Beatty didn't even produce or direct The Parallax View, just starred in it, but I'd love to sit the President down and make him watch the scary brainwashing montage scene, and watch him have an accident in his presidental trousers.

It's exactly this kind of truthfulness and edginess that Washington tries to suppress. Take a look at Alexandria's own Parents Television Council. They write down everything... everything... they find offensive on TV, for the purpose of, I don't know, getting Michael Powell to fine them. Either that or to catalog specifically what gets them off. Didn't we unseat this regime already, and wasn't it called the Taliban?

" 'Nip/Tuck' is so much sex," she says, "and it's really graphic.
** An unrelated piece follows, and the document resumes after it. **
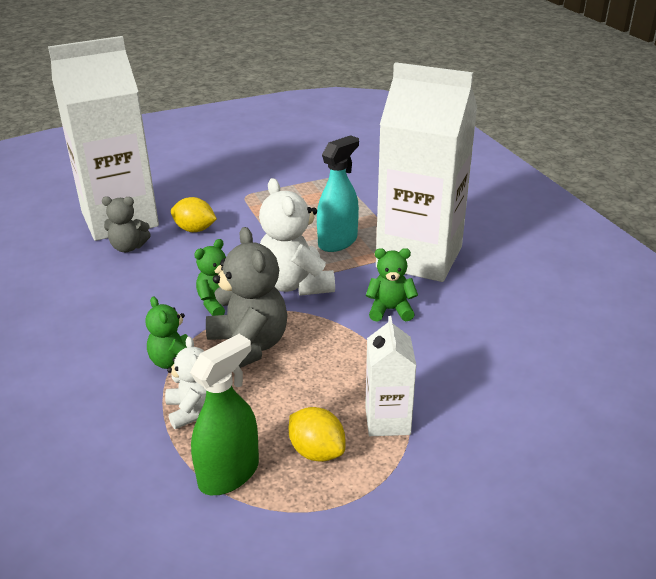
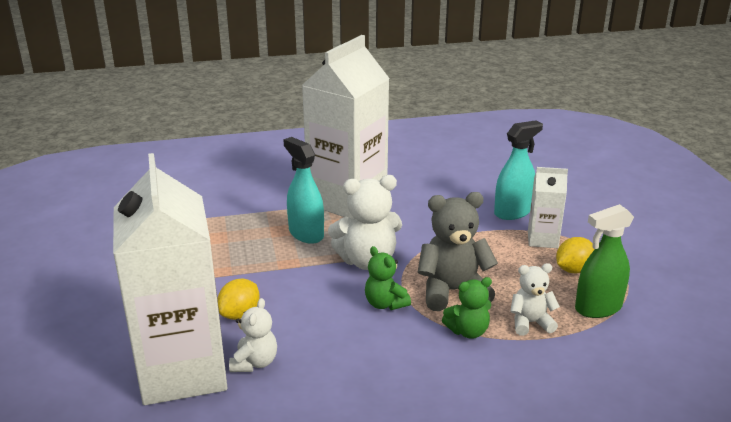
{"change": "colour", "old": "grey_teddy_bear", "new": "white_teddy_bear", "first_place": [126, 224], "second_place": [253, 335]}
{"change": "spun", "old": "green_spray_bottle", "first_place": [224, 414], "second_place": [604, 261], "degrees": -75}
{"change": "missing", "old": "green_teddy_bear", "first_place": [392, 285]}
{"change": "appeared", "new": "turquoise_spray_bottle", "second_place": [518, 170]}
Like people having sex and snorting cocaine off someone's bare butt at the same time; people having sex with sex dolls; threesomes." Then there's the mother-son incest and suicide: In the season finale, the son stabs himself as they hug.

"I mean, incest is evil; why dramatize it? It's like a sick, twisted thing that people do that really hurts people," she says -- and no, it doesn't help that the mother turns out to be transsexual.
Yes, what indeed is the point of showing evil, hurtful things that people do to each other? That's just going to make people feel bad. And we can't have that. Heaven fucking forbid.

So anyway, I think it's funny. Washington appreciates actors and artists who push the envelope, and their contribution to American culture, as long as they do it at the safe distance of 30 years in the past.

I half expect Howard Stern to be up on that Kennedy Center stage 30 years from now, throwing half-peeled bananas at some half-naked stripper. I'll bet it brings the house down.